Python之列表推导式最全汇总(下篇)
目录
- 前言
- 列表推导式
- 语法规范:
- 进阶实例
- 乘法口诀表
- 求100以内的质数(或称素数)
- 求出字符串的所有字串(可推广到所有可切片数据类型)
- 根据方程式画出字符图
- EXCEL表格列号字串转整数
- 打印Gray格雷码序列
- 高阶实例
- 杨辉三角形
- 斐波那契数列
- 曼德勃罗集(Mandelbrot Set)分形
- 附录
前言
网传的七天学python的路线如下,我觉得可以在学过此表中前几天的内容后,就可以回头来学习一下
列表推导式:它综合了列表、for循环和条件语句。
第一天:基本概念(4小时) : print,变量,输入,条件语句。
第二天:基本概念(5小时) :列表,for循环,while循环,函数,导入模块。
第三天:简单编程问题(5小时) :交换两个变量值,将摄氏度转换为华氏温度,求数字中各位数之和, 判断某数是否为素数, 生成随机数,删除列表中的重复项等等。
第四天:中级编程问题(6小时) :反转-个字符串(回文检测),计算最大公约数,合并两个有序数组,猜数字游戏,计算年龄等等。
第五天:数据结构(6小时) :栈,队列,字典,元组,树,链表。
第六天:面向对象编程(OOP) (6小时) :对象,类,方法和构造函数,面向对象编程之继承。

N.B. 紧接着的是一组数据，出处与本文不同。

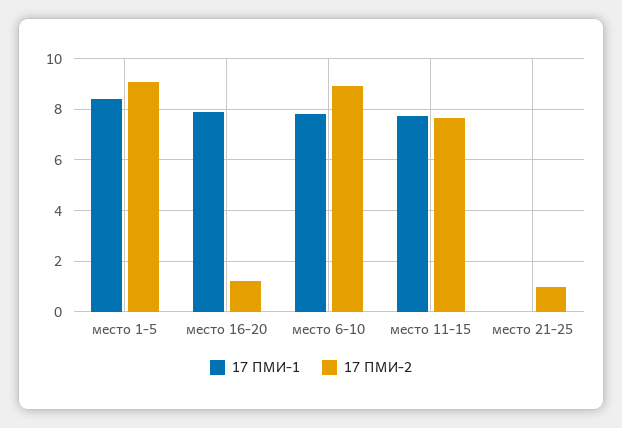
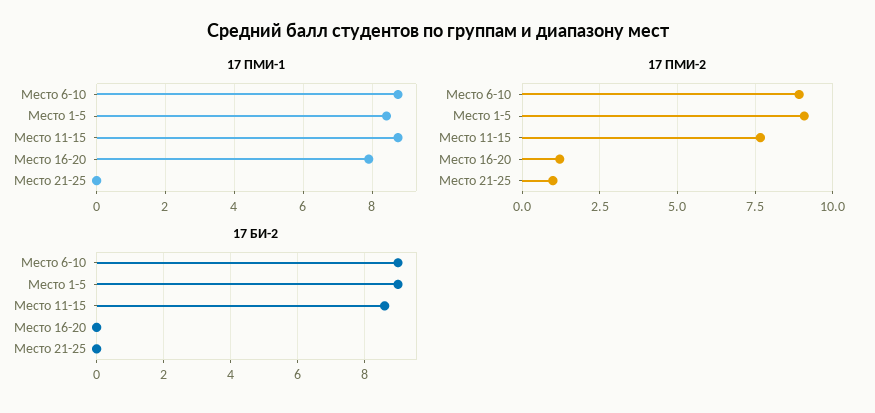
  {
    "17 ПМИ-1": {
      "место 1-5": 8.4,
      "место 16-20": 8,
-     "место 6-10": 7.75,
+     "место 6-10": 8.8,
-     "место 11-15": 7.75,
+     "место 11-15": 8.8,
      "место 21-25": 0
    },
    "17 ПМИ-2": {
      "место 1-5": 9,
      "место 16-20": 1.25,
      "место 6-10": 9,
      "место 11-15": 7.75,
      "место 21-25": 1
-   }
+   },
+   "17 БИ-2": {
+     "место 6-10": 9,
+     "место 1-5": 9,
+     "место 11-15": 8.5,
+     "место 16-20": 0,
+     "место 21-25": 0
+   }
  }

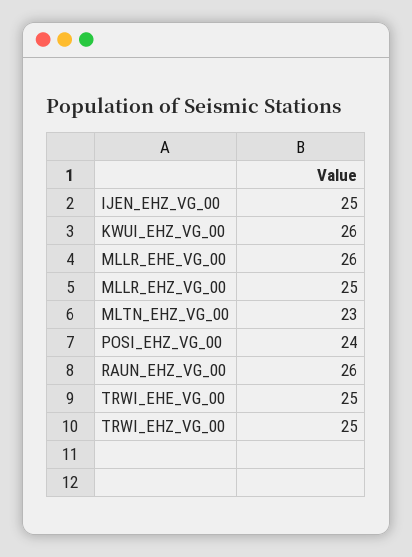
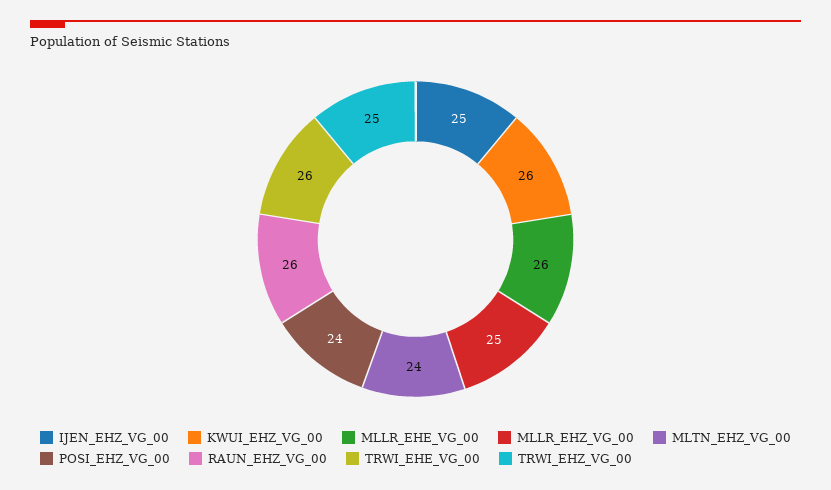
  {
    "IJEN_EHZ_VG_00": 25,
    "KWUI_EHZ_VG_00": 26,
    "MLLR_EHE_VG_00": 26,
    "MLLR_EHZ_VG_00": 25,
-   "MLTN_EHZ_VG_00": 23,
+   "MLTN_EHZ_VG_00": 24,
    "POSI_EHZ_VG_00": 24,
    "RAUN_EHZ_VG_00": 26,
-   "TRWI_EHE_VG_00": 25,
+   "TRWI_EHE_VG_00": 26,
    "TRWI_EHZ_VG_00": 25
  }

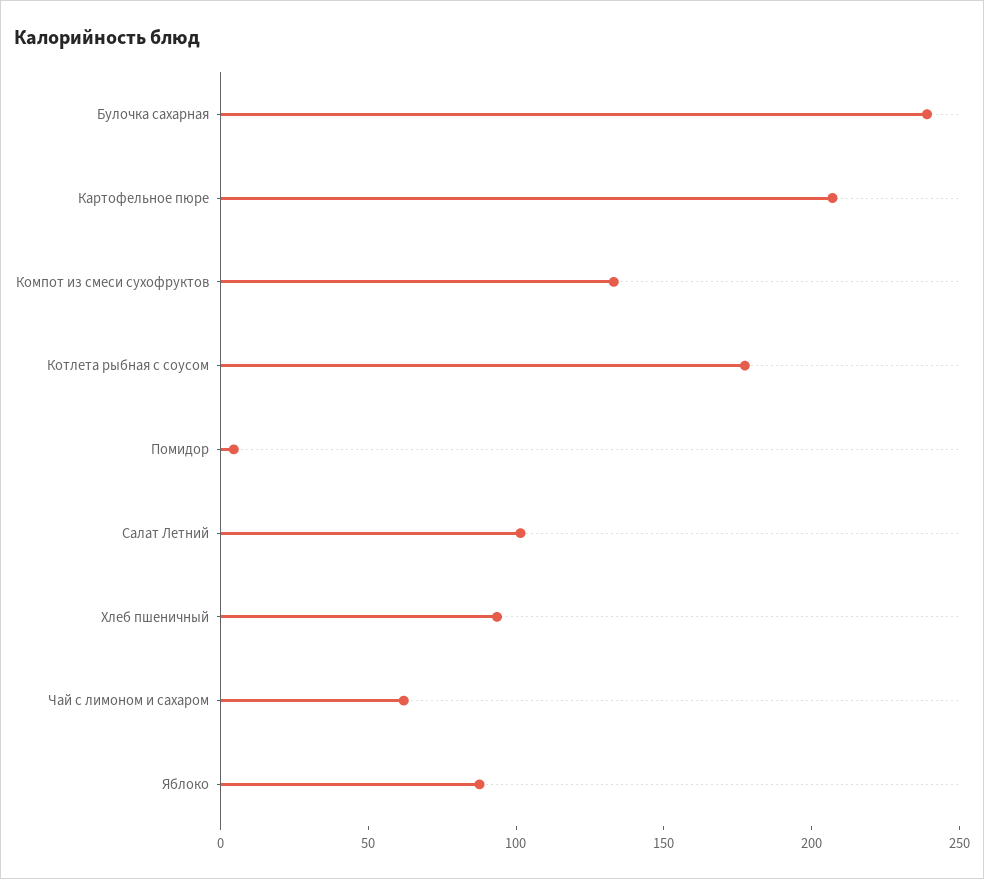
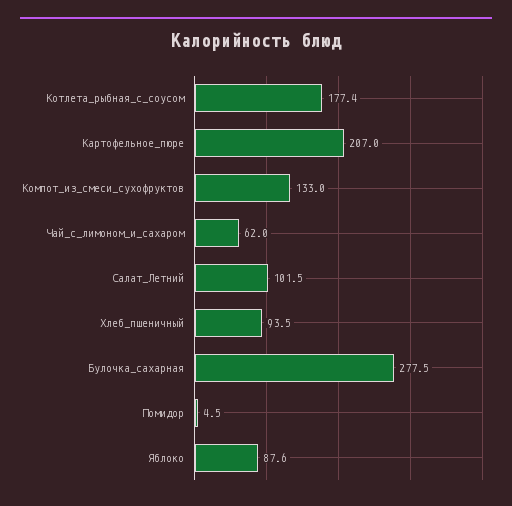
  {
-   "Булочка сахарная": 240,
+   "Булочка сахарная": 277.5,
    "Картофельное пюре": 207,
    "Компот из смеси сухофруктов": 133,
    "Котлета рыбная с соусом": 177.4,
    "Помидор": 4.5,
    "Салат Летний": 101.5,
    "Хлеб пшеничный": 93.5,
    "Чай с лимоном и сахаром": 62,
    "Яблоко": 87.6
  }

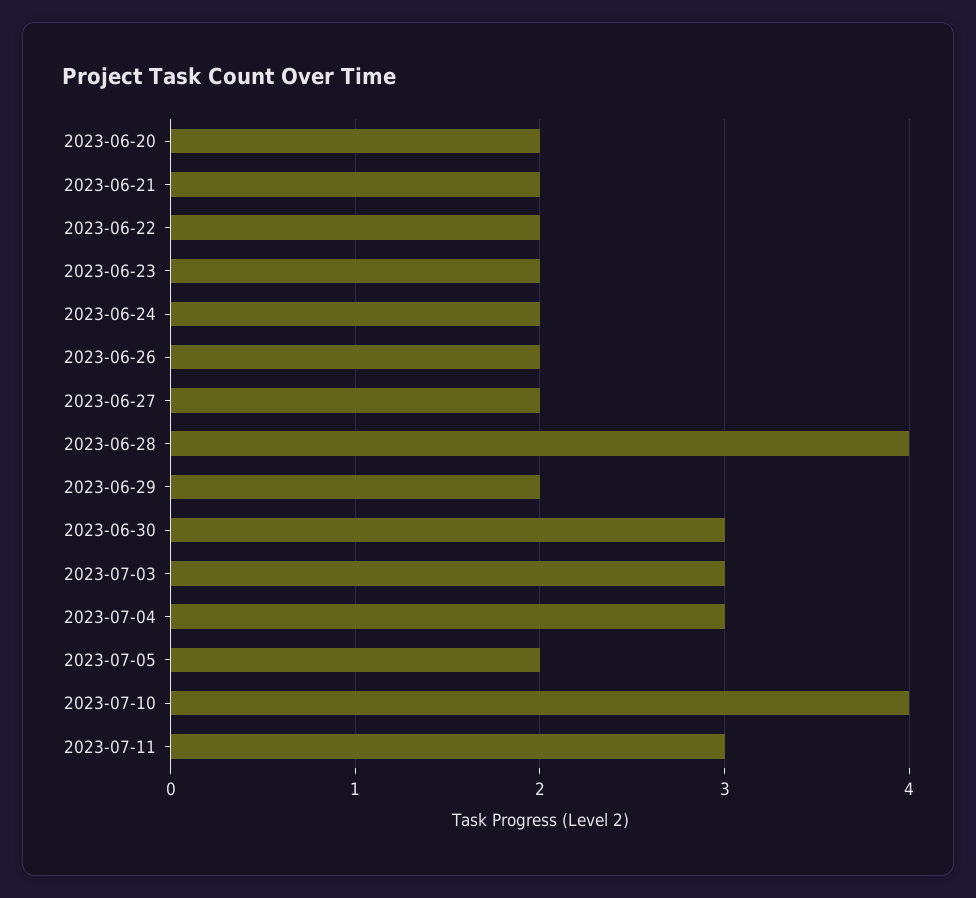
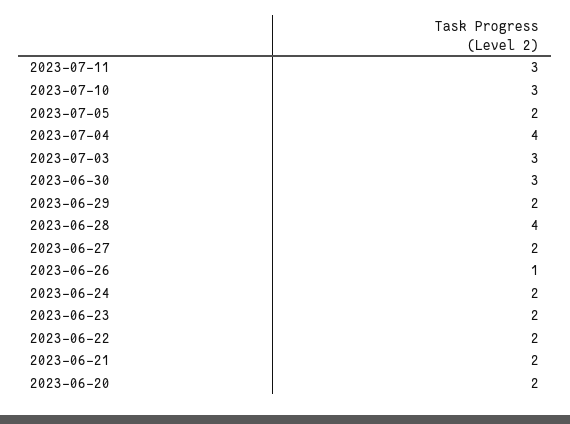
  {
    "2023-06-20": 2,
    "2023-06-21": 2,
    "2023-06-22": 2,
    "2023-06-23": 2,
    "2023-06-24": 2,
-   "2023-06-26": 2,
+   "2023-06-26": 1,
    "2023-06-27": 2,
    "2023-06-28": 4,
    "2023-06-29": 2,
    "2023-06-30": 3,
    "2023-07-03": 3,
-   "2023-07-04": 3,
+   "2023-07-04": 4,
    "2023-07-05": 2,
-   "2023-07-10": 4,
+   "2023-07-10": 3,
    "2023-07-11": 3
  }

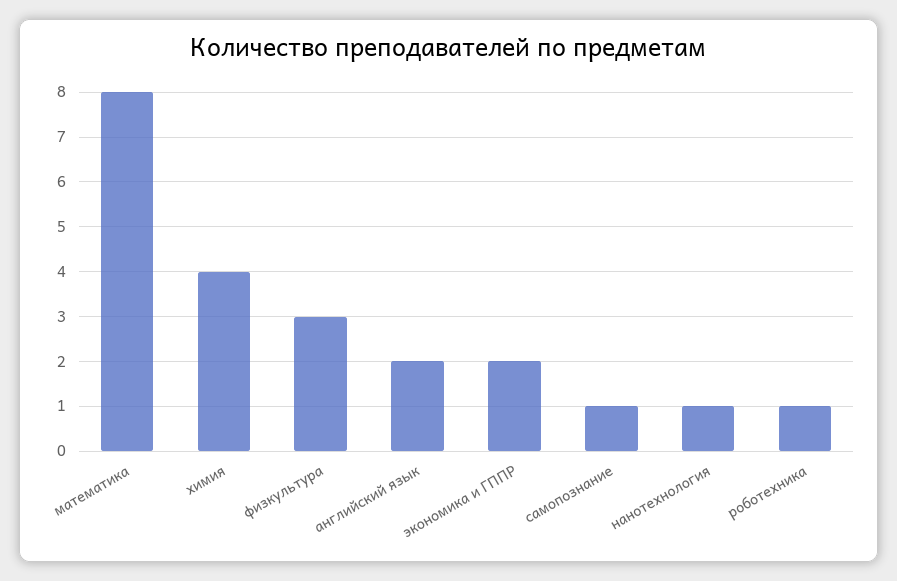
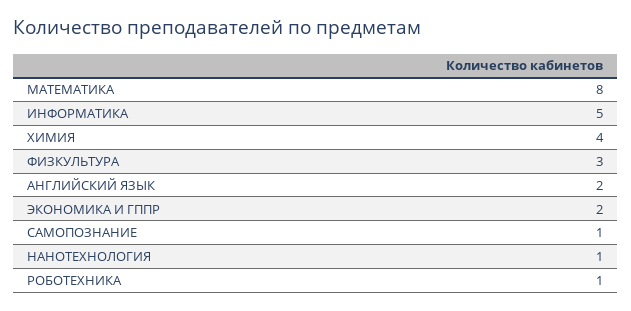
  {
    "математика": 8,
    "химия": 4,
    "физкультура": 3,
    "английский язык": 2,
    "экономика и ГППР": 2,
    "самопознание": 1,
    "нанотехнология": 1,
-   "роботехника": 1
+   "роботехника": 1,
+   "ИНФОРМАТИКА": 5
  }

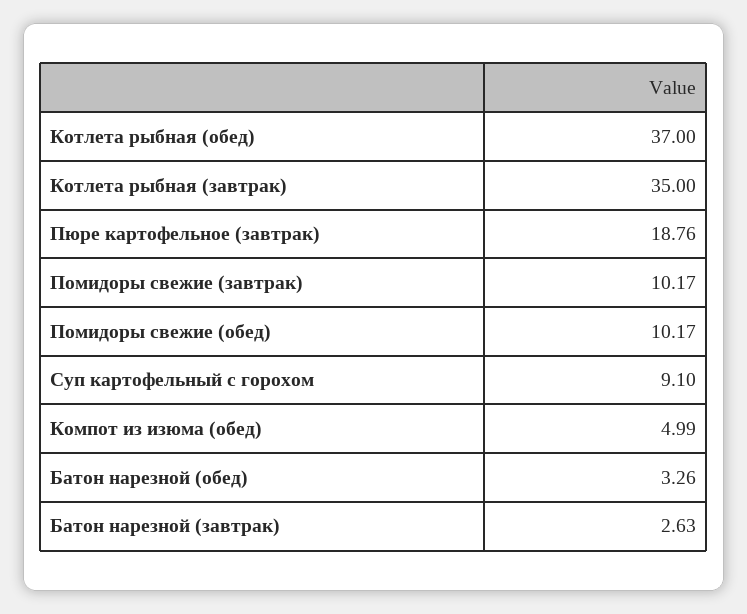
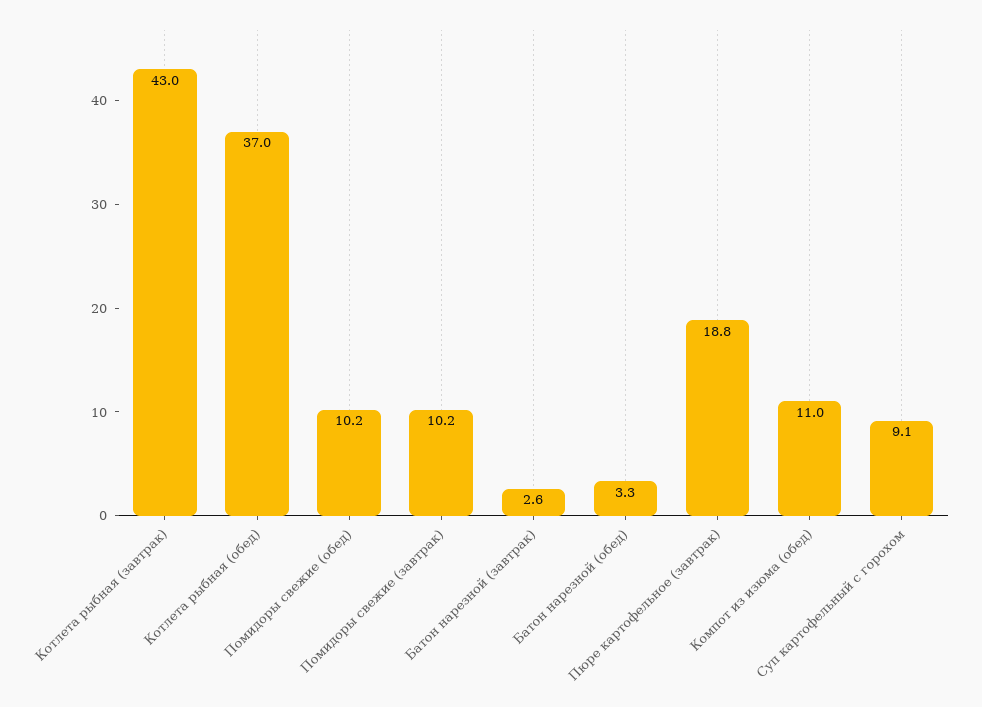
  {
    "Котлета рыбная (обед)": 37,
-   "Котлета рыбная (завтрак)": 35,
+   "Котлета рыбная (завтрак)": 43,
    "Пюре картофельное (завтрак)": 18.76,
    "Помидоры свежие (завтрак)": 10.17,
    "Помидоры свежие (обед)": 10.17,
    "Суп картофельный с горохом": 9.1,
-   "Компот из изюма (обед)": 4.99,
+   "Компот из изюма (обед)": 11,
    "Батон нарезной (обед)": 3.26,
    "Батон нарезной (завтрак)": 2.63
  }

第七天:算法(6小时) :搜索(线性和二分查找)、 排序(冒泡排序、 选择排序)、递归函数(阶乘、斐波那契数列)时间复杂度(线性、二次和常量)。
列表推导式
- list comprehension或译为列表解析式,是一种创建列表的简洁语法;
- 也可认为它是一个简版的for循环,但执行效率高于for循环。
- python 2.7+ 开始又引入了集合推导式、字典推导式,原理与列表推导式相近。
语法规范:
out_list = [out_express for out_express in input_list if out_express_condition]
其中,
- if 条件可有可无;
- for 循环可以嵌套多层,内外层循环的变量不可以同名;
- 推导式中也可以嵌套推导式,内外层推导式的变量互不影响,可以同名;
- 推导表达式out_express尽可能用内置函数,省得import或def function()。
进阶实例
乘法口诀表
>>> lst=['%sx%s=%s'%(j,i,i*j) for i in range(1,10) for j in range(1,i+1)] >>> lst ['1x1=1', '1x2=2', '2x2=4', '1x3=3', '2x3=6', '3x3=9', '1x4=4', '2x4=8', '3x4=12', '4x4=16', '1x5=5', '2x5=10', '3x5=15', '4x5=20', '5x5=25', '1x6=6', '2x6=12', '3x6=18', '4x6=24', '5x6=30', '6x6=36', '1x7=7', '2x7=14', '3x7=21', '4x7=28', '5x7=35', '6x7=42', '7x7=49', '1x8=8', '2x8=16', '3x8=24', '4x8=32', '5x8=40', '6x8=48', '7x8=56', '8x8=64', '1x9=9', '2x9=18', '3x9=27', '4x9=36', '5x9=45', '6x9=54', '7x9=63', '8x9=72', '9x9=81']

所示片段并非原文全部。